21 November, 2006

Losing the War on Terror.

For the moment at least, all is not going well for the west in the War on Terror. In both the Iraqi and Afghanistan theatres, the local tides appear to be turning in favour of the Islamic terrorists. At best, Iraq seems to be fracturing into a loosely federal solution, almost certainly to be followed sooner or later by a three-way war civil war between Sunni, Shia and Kurd provinces. In Afghanistan, the Taliban, secure in their newly "conquered" power bases in western Pakistan, seem likely to come out of the forthcoming Afghan national jirga with some sort of formal role in the governance of Afghanistan.

Outside the main combat theatres, the news is just as bad for President Bush. The weakening of the President's authority by the recent Democrat election success has left the president increasingly isolated, both at home and abroad. In the US, the Democrats, with support from the predominantly anti-Republican media, want to withdraw from Iraq but are not quite sure how to achieve this. The Iraq Study Group is reported to be considering a phased withdrawal from Iraq. Moreover, even the Pentagon is not sure how to proceed. Quite shortly, Bush will have make a decision on what comes next. The President's decision will not be made any easier by the UK government, which has signalled its abandonment of the "Bush Doctrine" in favour of returning to the old ways of appeasement through accommodating terrorist states, for example Iran and Syria.
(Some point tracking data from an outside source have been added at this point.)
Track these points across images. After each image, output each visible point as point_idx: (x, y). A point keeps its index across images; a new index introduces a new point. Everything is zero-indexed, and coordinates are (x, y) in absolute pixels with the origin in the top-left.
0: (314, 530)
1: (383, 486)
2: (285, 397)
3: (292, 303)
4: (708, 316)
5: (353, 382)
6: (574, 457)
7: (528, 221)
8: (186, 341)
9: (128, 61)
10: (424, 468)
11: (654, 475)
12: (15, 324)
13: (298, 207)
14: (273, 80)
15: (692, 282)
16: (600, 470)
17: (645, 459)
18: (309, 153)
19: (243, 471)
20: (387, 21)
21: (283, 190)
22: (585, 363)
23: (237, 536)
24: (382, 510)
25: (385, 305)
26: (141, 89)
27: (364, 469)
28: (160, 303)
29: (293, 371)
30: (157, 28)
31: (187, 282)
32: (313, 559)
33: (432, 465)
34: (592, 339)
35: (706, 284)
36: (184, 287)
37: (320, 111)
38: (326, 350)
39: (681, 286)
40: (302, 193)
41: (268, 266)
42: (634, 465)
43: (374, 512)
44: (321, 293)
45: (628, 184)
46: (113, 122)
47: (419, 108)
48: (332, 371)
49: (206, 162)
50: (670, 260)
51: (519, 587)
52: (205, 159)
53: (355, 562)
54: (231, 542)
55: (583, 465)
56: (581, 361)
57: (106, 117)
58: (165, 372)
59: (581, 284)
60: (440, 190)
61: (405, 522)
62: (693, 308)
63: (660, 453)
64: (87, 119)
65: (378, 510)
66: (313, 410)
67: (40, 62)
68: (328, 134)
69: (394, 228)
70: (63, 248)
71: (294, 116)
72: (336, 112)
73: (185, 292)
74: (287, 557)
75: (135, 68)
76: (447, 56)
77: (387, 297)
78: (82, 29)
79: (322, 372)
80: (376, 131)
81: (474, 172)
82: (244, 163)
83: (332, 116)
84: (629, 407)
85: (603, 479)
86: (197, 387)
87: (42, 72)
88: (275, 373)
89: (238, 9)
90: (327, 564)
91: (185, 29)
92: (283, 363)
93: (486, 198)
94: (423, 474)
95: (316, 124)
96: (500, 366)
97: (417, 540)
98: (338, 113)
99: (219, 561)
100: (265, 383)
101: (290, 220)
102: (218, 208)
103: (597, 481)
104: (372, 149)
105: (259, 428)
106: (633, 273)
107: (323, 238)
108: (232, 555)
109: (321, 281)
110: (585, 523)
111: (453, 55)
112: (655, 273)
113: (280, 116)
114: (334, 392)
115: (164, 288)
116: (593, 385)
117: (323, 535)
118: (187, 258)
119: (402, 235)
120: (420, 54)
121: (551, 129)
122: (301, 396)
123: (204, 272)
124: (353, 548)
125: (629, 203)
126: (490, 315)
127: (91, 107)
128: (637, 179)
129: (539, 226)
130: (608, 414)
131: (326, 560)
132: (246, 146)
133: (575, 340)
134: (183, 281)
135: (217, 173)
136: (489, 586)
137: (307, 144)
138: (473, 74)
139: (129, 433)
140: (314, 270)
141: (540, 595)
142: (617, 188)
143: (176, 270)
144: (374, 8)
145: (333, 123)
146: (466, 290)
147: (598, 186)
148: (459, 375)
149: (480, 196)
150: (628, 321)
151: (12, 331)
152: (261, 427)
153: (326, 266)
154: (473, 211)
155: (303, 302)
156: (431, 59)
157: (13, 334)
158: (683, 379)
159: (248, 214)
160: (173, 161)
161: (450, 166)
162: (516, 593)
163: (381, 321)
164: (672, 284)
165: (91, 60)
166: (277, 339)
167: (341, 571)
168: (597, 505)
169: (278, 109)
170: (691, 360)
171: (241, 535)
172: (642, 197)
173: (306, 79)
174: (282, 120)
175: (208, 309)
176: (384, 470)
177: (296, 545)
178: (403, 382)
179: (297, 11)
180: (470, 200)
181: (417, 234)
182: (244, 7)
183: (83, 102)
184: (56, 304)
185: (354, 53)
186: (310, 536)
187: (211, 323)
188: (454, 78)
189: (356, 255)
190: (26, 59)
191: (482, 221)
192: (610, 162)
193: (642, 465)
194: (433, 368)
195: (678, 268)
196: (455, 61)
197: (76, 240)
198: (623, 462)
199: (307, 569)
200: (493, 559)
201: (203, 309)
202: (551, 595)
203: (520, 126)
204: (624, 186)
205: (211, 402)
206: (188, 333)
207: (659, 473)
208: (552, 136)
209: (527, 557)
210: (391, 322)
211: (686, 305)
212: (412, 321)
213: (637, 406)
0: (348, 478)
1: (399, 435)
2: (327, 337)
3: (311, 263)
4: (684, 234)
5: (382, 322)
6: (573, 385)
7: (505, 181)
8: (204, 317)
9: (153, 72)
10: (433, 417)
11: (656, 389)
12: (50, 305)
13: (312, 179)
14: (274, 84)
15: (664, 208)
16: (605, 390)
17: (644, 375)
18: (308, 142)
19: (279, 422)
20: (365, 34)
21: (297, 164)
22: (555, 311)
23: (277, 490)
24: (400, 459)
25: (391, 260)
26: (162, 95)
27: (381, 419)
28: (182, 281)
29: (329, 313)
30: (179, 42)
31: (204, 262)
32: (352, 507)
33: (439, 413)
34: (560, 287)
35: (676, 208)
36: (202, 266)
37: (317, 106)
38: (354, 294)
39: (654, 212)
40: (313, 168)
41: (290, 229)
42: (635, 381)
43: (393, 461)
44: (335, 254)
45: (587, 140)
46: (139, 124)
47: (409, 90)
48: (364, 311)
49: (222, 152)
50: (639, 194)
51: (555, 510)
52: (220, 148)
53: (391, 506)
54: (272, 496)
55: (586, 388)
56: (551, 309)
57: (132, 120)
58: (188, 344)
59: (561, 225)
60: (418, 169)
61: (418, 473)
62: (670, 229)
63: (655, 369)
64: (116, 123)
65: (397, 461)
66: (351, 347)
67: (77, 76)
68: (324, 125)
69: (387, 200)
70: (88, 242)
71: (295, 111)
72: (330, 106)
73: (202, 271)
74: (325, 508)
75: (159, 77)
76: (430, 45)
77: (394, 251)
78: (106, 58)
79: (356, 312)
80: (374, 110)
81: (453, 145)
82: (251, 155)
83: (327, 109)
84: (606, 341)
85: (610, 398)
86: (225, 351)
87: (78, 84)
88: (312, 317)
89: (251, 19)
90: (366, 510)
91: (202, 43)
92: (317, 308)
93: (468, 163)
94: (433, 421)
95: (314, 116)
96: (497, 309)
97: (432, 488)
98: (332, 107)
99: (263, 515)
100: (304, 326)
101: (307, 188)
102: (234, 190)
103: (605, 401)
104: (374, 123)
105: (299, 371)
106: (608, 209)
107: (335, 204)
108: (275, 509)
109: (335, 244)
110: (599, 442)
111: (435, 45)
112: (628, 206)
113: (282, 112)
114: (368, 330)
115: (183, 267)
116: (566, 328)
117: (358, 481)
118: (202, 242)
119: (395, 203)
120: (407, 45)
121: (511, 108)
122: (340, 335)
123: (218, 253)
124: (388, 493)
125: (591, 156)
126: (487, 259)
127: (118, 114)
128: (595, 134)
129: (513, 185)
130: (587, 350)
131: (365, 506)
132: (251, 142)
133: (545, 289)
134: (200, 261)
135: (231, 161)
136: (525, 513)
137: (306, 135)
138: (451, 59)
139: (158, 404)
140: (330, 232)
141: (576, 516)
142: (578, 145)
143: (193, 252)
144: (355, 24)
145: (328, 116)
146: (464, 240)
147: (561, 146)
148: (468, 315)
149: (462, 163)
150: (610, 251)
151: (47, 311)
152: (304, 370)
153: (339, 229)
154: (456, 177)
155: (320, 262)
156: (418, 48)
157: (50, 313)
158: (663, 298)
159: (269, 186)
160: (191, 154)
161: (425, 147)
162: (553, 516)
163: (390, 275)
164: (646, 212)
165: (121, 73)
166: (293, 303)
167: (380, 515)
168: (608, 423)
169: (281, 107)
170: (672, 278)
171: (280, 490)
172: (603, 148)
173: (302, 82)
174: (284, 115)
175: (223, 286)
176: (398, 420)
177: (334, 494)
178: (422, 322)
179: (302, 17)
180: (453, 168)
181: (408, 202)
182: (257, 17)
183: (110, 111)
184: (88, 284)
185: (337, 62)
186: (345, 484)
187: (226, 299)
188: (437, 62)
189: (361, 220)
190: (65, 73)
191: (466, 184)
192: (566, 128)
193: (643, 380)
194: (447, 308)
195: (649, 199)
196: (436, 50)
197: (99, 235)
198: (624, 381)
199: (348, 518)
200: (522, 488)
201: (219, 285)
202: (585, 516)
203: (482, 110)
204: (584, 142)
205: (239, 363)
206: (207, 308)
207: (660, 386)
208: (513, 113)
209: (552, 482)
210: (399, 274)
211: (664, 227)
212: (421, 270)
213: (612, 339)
Iran and Syria, buoyed by the recent relative successes of their client Hezbollah in Lebanon, appear to have partly pre-empted Prime Minister Blair's suggestion that they should be persuaded to become partners in helping solve Iraq's insurgency problem. The Independent reports that President Mahmoud Ahmedinejad of Iran has invited Jalal Talabani, the Iraqi President, and Syrian leader Bashar Assad to a meeting in Teheran to discuss ending the violence in Iraq.

The two neighbours have the most influence on events in Iraq, Iran through its close ties with leading Shia militias that control swaths of the country, especially in the south; and Syria because of its role as conduit and safe haven, for terrorists and the Sunni insurgents.

The summit has clearly been deliberately timed to coincide with the reshaped political debate here after the Democratic mid-term election triumph, and the announcement of policy reviews by the Pentagon and the White House
From a European perspective there is the added danger of defeat in Afghanistan and Iraq leading to Islamic extremists making more and more demands on western society which the politicians will feel unable to resist for fear of a French-style intifada. The simple fact is that surrendering to extremist only encourages them to make further demands. The War on Terror is a war in defence of west and that is why the west cannot afford to lose.